--- Exercise input Enclosed Below ---
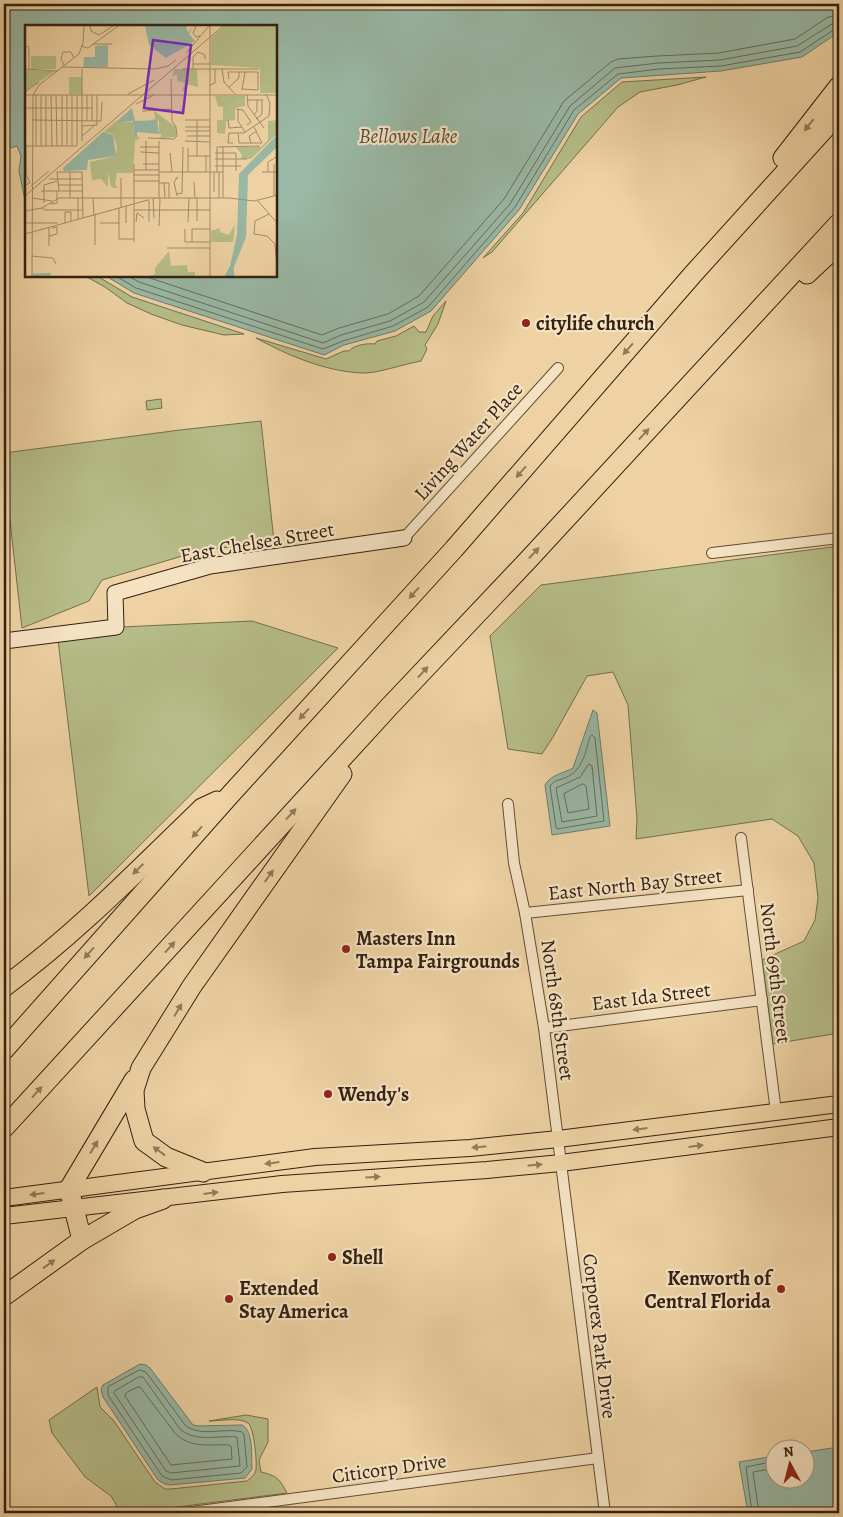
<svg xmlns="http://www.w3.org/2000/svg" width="843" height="1517" font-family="Alegreya,serif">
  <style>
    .green { fill: #b6bd88; stroke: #746f4c }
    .water { fill: #99b8a5; stroke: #707c6a }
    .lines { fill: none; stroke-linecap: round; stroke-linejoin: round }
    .shore { stroke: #666c5b; stroke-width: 1 }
    .street-casing { stroke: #624d36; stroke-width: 12 }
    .secondary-casing { stroke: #332111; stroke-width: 17 }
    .primary-casing { stroke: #332111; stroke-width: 18 }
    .highway-casing { stroke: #332111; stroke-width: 21 }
    .street { stroke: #f4e2c3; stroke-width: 10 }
    .secondary { stroke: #f4e2c3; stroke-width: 15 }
    .primary { stroke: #eed2a3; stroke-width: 16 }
    .highway { stroke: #eed2a3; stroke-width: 19 }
    .oneway { fill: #907a5a }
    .poi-dot { fill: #8f2418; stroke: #f4e2c3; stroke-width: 2 }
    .labels { text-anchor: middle; stroke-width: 4.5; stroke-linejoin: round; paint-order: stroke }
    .poi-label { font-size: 20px; font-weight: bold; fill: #332111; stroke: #f4e2c3; text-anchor: start }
    .street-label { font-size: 20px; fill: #332111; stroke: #f4e2c3 }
    .water-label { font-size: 21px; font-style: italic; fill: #524e3d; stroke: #f4e2c3 }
    .inset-river { fill: none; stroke: #99b8a5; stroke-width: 2.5 }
    .inset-road { fill: none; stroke: #a38b69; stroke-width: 1 }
    .view { fill: #7b2cbf; fill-opacity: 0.15; stroke: #7b2cbf; stroke-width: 2.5 }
    .inset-edge { fill: none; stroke: #332111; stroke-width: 2.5 }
  </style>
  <rect width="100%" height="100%" fill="#eed2a3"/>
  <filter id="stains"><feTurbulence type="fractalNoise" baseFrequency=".004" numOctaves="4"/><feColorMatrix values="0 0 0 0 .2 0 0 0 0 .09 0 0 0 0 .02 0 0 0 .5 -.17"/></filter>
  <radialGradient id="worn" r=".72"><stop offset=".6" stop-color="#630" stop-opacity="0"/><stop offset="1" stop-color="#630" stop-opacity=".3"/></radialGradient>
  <g class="green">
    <path d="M706,77l-29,8 -37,7 -22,15 -126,145 -9,6 40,-45 58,-96 41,-35z"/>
    <path d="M85,276h12l35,21 112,37 -20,1 -42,-10 -31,-11 -24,-11 -22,-16z"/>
    <path d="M446,301l-8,23 -13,21 2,4 -6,12c-17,3 -45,13 -60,12 -37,-2 -74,-18 -105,-35l70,21 18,-8h5c5,-6 18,-8 26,-7l2,-3 19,-5 18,-10 5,6h7l7,-16z"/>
    <path d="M161,399l1,9 -15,2 -1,-9z"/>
    <path d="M261,421l13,120 -75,10 -97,29 -13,21 -67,27 -18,-161v-14l176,-23z"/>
    <path d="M839,546v487l-66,11 -11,-84 42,-19 11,-21 3,-22 -4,-35 -16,-27 -26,-17 -136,20 1,-20 -9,-114 -15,-33 -26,4 -34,61 -11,17 -34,-5 -18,-113 51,-51z"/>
    <path d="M252,621l86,27 -249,248 -31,-256 63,-13z"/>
    <path d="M97,1387l3,20 14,14 41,61 10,7h6l76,-8c4,-3 9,-7 9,-12 1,-9 -2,-41 -8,-46 -9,-6 -28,-2 -39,-2l37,-6 22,4v23l-9,18 2,12c16,4 18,6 26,21l-134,17 -14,3h-18l-10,-17 -26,-19 -33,-44 -3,-13z"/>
  </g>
  <g class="water">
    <path d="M4,4h835v28l-37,25 -81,14 -100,7 -43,36 -59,96 -88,101 -36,20 -51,14 -20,10 -190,-62 -28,-17h170v-250h-250v172l-2,-2 -5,-25 2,-15 -4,-10 -13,4z"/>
    <path d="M593,710l4,3 13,113 -58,9 -7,-50c5,-10 19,-12 28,-17z"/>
    <path d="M140,1364l6,1 4,3 43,57 6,1 43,-1c12,6 9,32 10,44l-7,9 -75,7 -5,-1 -7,-4 -55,-83 -2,-7 2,-5z"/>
    <path d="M839,1447v61l-26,5h-65l-9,-51 36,-6 1,24h30v-28z"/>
  </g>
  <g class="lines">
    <g class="shore">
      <path d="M116,276l20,12 187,61 20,-8 50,-15 35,-19 87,-100 59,-97 44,-36 41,-5 62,-3 79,-14 35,-23h4"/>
      <path d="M128,276l11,6 184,61 18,-8 49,-14 34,-19 86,-98 60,-98 45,-38 43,-5 62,-3 77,-14 35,-22 7,-2"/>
      <path d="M144,276l178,59 17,-7 49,-14 31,-18 85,-97 60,-98 47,-39 7,-3 39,-3 62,-3 76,-14 33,-22 11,-2"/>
      <path d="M592,735l3,3 9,83 -47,8 -1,-2 -6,-41c4,-6 11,-6 17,-9 16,-8 18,-24 23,-40z"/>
      <path d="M589,764l3,2 5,50 -35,6 -6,-34 24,-11z"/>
      <path d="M583,784l3,2 3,23 -21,4 -4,-19z"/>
      <path d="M140,1370l6,2 39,53c16,13 39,2 57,7l2,3 3,32 -6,6 -70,7 -9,-4 -54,-81v-8z"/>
      <path d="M139,1377h4l37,52c16,14 38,6 57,8l3,29 -69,7 -5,-2 -52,-78 1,-2z"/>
      <path d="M138,1387h2l35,46c15,16 35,11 55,12l1,2 1,12 -61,6 -46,-69 1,-3z"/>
      <path d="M752,1513l-6,-46 30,-6"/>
      <path d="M759,1513l-6,-41 23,-4"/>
    </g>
    <defs>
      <g id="street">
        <path d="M404,538l154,-170"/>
        <path d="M712,553l127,-15"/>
        <path d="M508,804l6,59 11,50 19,115 61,485"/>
        <path d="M741,838l35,274"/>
        <path d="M525,913l223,-23"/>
        <path d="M544,1028l218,-28"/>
        <path d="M184,1513l414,-55"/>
      </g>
      <path id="secondary" d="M4,641l112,-14 -1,-34 95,-27 194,-28"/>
      <g id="primary">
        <path d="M4,1198l311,-41 155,-9 88,-9 281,-35"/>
        <path d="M4,1216l278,-32 205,-14 74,-7 278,-36"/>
      </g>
      <g id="highway">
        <path d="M783,158l56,-72"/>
        <path d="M807,274l32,-30"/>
        <path d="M4,987c72,-53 134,-117 198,-179l15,-7"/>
        <path d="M4,1050l226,-255 224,-246 240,-276 145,-160"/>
        <path d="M4,1128l385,-421 140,-148 310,-336"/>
        <path d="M203,1172l-37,-15 -22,-16 -9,-32 -1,-19 7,-22 51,-82 150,-212"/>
        <path d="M82,1240l-13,-51 65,-109"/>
        <path d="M4,1296l78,-56 53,-31 28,-10"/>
      </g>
    </defs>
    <use href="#street" class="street-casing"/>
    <use href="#secondary" class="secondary-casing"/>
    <use href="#primary" class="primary-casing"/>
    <use href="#highway" class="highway-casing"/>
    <use href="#street" class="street"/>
    <use href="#secondary" class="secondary"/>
    <use href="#primary" class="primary"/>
    <use href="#highway" class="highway"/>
  </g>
  <defs><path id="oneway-solid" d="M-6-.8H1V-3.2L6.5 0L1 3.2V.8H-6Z" transform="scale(1.25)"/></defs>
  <g class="oneway">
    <use href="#oneway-solid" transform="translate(809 125) rotate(128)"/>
    <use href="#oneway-solid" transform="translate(628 349) rotate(131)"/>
    <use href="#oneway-solid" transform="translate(644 434) rotate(-47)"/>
    <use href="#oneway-solid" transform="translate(521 472) rotate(131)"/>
    <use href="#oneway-solid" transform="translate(534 553) rotate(-47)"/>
    <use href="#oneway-solid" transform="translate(414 593) rotate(132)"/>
    <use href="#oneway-solid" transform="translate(423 672) rotate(-47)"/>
    <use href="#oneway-solid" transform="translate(304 714) rotate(132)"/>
    <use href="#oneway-solid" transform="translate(291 814) rotate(-48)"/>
    <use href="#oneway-solid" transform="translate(197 832) rotate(132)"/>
    <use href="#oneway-solid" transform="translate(138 869) rotate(136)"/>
    <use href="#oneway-solid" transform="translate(269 876) rotate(-55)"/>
    <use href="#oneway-solid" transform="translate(170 947) rotate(-48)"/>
    <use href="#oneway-solid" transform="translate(89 953) rotate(132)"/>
    <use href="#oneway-solid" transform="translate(178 1010) rotate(-59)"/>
    <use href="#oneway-solid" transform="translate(37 1092) rotate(-48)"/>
    <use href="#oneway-solid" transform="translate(640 1129) rotate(173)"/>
    <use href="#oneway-solid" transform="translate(696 1146) rotate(-7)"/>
    <use href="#oneway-solid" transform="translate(94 1147) rotate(-59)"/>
    <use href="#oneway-solid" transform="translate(479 1147) rotate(174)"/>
    <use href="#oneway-solid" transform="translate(159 1151) rotate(-144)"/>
    <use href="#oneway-solid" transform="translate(272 1163) rotate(173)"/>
    <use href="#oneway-solid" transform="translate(535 1165) rotate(-6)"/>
    <use href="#oneway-solid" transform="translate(373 1177) rotate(-4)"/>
    <use href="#oneway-solid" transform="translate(211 1193) rotate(-7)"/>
    <use href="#oneway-solid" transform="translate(37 1194) rotate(173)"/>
    <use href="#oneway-solid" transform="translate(49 1264) rotate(-36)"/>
  </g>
  <g class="poi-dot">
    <circle cx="526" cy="323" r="5"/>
    <circle cx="346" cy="949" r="5"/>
    <circle cx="328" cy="1094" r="5"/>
    <circle cx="332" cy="1257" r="5"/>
    <circle cx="781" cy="1289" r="5"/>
    <circle cx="229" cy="1299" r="5"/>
  </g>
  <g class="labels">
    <g class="poi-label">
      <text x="536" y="330">citylife church</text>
      <text x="356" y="945">Masters Inn<tspan x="356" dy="23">Tampa Fairgrounds</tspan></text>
      <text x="338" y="1101">Wendy's</text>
      <text x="342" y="1264">Shell</text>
      <text x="771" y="1285" text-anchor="end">Kenworth of<tspan x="771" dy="23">Central Florida</tspan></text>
      <text x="239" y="1295">Extended<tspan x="239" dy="23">Stay America</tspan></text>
    </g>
    <g class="street-label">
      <text transform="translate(468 441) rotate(-48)" y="7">Living Water Place</text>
      <text transform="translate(257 542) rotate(-10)" y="7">East Chelsea Street</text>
      <text transform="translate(635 884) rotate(-6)" y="7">East North Bay Street</text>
      <text transform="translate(776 973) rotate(83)" y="7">North 69th Street</text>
      <text transform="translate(651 996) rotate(-7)" y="7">East Ida Street</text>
      <text transform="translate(558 1010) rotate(82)" y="7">North 68th Street</text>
      <text transform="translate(600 1336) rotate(83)" y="7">Corporex Park Drive</text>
      <text transform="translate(389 1468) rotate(-8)" y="7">Citicorp Drive</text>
    </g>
    <g class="water-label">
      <text x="408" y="143">Bellows Lake</text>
    </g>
  </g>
  <g transform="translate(25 25)">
    <rect width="252" height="252" fill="#eed2a3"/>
    <path d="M199,1h53v67h-17v-25l-49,-3v-27zM6,31h25v13h-25zM149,44h23l1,18 -12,-3v7h-4l3,-8 -8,-2v-7l-5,3zM0,45l30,1 -30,20zM44,52h13v17h-13zM190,71h30v10l-10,2v12l-9,1 -1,13 -8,-1v-13h6v-13l-5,-1zM129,86l22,16v10l-16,1 2,-4h-3v-13l-10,-1 6,-1zM252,95v14l-26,25h-10l1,-4 -6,-8h25l7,-7v-19zM91,96l17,1 1,13 6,3 -5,3 -2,32h-16l-2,11 3,4h-4l-3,-2 -3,-15v16l-7,-8 -9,1 -2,-18 26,-6 1,-9 -4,-13 -9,-2zM210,199l-2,18h-22v-11l9,-3v4l9,3zM144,226l2,15 16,-1 1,7h7v5l-46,-1 6,-2v-6z" fill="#b6bd88"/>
    <path d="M120,1h41l2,7 5,-7 -4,8 6,7 -29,17 -17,-13zM83,20v22h-25l1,-10h11v-11zM107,83l3,13 22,-1 2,14 -22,-2v5l-3,-2 -1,-14 -17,1zM78,107l10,3 3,21 -28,4 -1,10 -23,1 -1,-3zM252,110v12l-29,28 -2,62 -12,30v10h-10l6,-11 7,-31 2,-61z" fill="#99b8a5"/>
    <path class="inset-river" d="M8,250l18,-1"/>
    <path class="inset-road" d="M65,1l1,5 8,4 14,-9M171,1l-3,7 3,4 4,-1M185,1v60M68,19h19M0,21l4,1v22M56,21l7,2 30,-22M161,28l23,-27M168,39h17M39,40l-3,-6 2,-7h8l3,6M37,42l93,2 13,-3 8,-6M0,44l32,2M57,44v72M157,44h77M168,44v-12l5,-5 7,3v4M197,44l2,13 12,13M204,54l-1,-7h30v18l-16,-1M185,60v192M185,60l5,-2v-14M204,62l10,-9v-6M217,65l3,-18M0,67l14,-10M103,69l26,-14M0,70h253M11,70v51M16,70v51M21,70v51M26,70l1,51M31,70l1,51M37,70v51M42,70v51M47,70v51M62,70v26M67,70v26M222,70l1,11 16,22M222,75h16M111,79l18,-9M0,83h67M211,84l7,1 8,12 -4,3M213,84v12l7,11M117,86l30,-2M229,90l3,-4v-11M231,94l6,-5v-14M7,95l69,1M160,95h25M203,95l1,8 13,-1M76,96l1,-19M57,101l15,-1v-30M160,102h25M160,106h25M213,108l1,10h23l-8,-16M57,111l12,-10M162,111h23M123,113l26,1 3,-3 -1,-9 -4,-6 -1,-42M121,116v29M134,116v57M160,116l25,1M208,118h-5l1,-10h15l25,-17 1,-13 -4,-9M226,118l-2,-7 8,-5M0,121h52v-51M115,122h19M198,122v51M163,123v24M116,127l18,1M145,128l2,19M190,128h21v18M163,131h22M172,131v-36M181,131v16M190,134h32M118,139h16M190,141h26M109,145h25M45,147v26M134,147h64M192,147v-25l43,-1M194,147v26M237,147h12v-8M243,147v-10l10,-6M108,150h26M96,153v29M24,154h33M150,154l3,-2 -4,5 3,14M108,156h26M169,157l1,16M134,158h10v15M139,158l1,15M0,160l5,-2 -4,-9v-28M34,160h24M6,161l18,-15M16,166h42M34,166l-2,-19h25l1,46M189,167v-20M152,169l5,-1 1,-46M0,171l198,-170M249,171v-24h4M7,173l20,3M53,173v21M68,173l1,17M128,173l1,20M129,173h75l25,3 24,-6M172,173v23M233,176l20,23M19,178v-18l13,-4M26,179l6,-1v-12M17,183l3,2h38M94,183v31h15M109,185h76M0,186l17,-3 17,-10h97M70,189v31M244,189l-14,7 -1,13 13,2 8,8 3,33M111,197l1,-9 7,5M124,197v-23M163,197l1,-24M0,198h33M40,198v-11h6v9M75,198h19M101,198v-17M134,201l1,-28M24,202v19M160,204v13h25M0,209l123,-34M24,211l8,-2v-7l-5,1M109,217v-78M167,217v-13h18M142,223h43M6,231l22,2 3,6M7,252l1,-182 6,-10 40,-31 4,-11 1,-17"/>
    <path class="view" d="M128,15l38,5 -8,68 -39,-5z"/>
    <rect width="252" height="252" class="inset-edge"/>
  </g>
  <rect width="843" height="1517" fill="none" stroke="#eed2a3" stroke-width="20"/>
  <rect x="5" y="5" width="833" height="1507" fill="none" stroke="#332111" stroke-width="2.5"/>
  <rect x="10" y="10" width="823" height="1497" fill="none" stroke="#332111"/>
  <g transform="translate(790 1464) rotate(353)"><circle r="24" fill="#f4e2c3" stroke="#a7957c"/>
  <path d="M0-4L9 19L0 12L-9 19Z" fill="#8f2418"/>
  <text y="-8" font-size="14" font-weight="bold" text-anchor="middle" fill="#332111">N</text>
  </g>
  <rect width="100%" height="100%" filter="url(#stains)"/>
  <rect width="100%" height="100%" fill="url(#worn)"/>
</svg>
--- End of Enclosed Exercise input ---
What is needed: Would you output, from the records above, exactly the run of lines that starts at the line containing "#8f2418; stroke: #f4e2c3;" and ends at the line containing "middle; stroke-width: 4.5;", and only that run?

Result for this task:
    .poi-dot { fill: #8f2418; stroke: #f4e2c3; stroke-width: 2 }
    .labels { text-anchor: middle; stroke-width: 4.5; stroke-linejoin: round; paint-order: stroke }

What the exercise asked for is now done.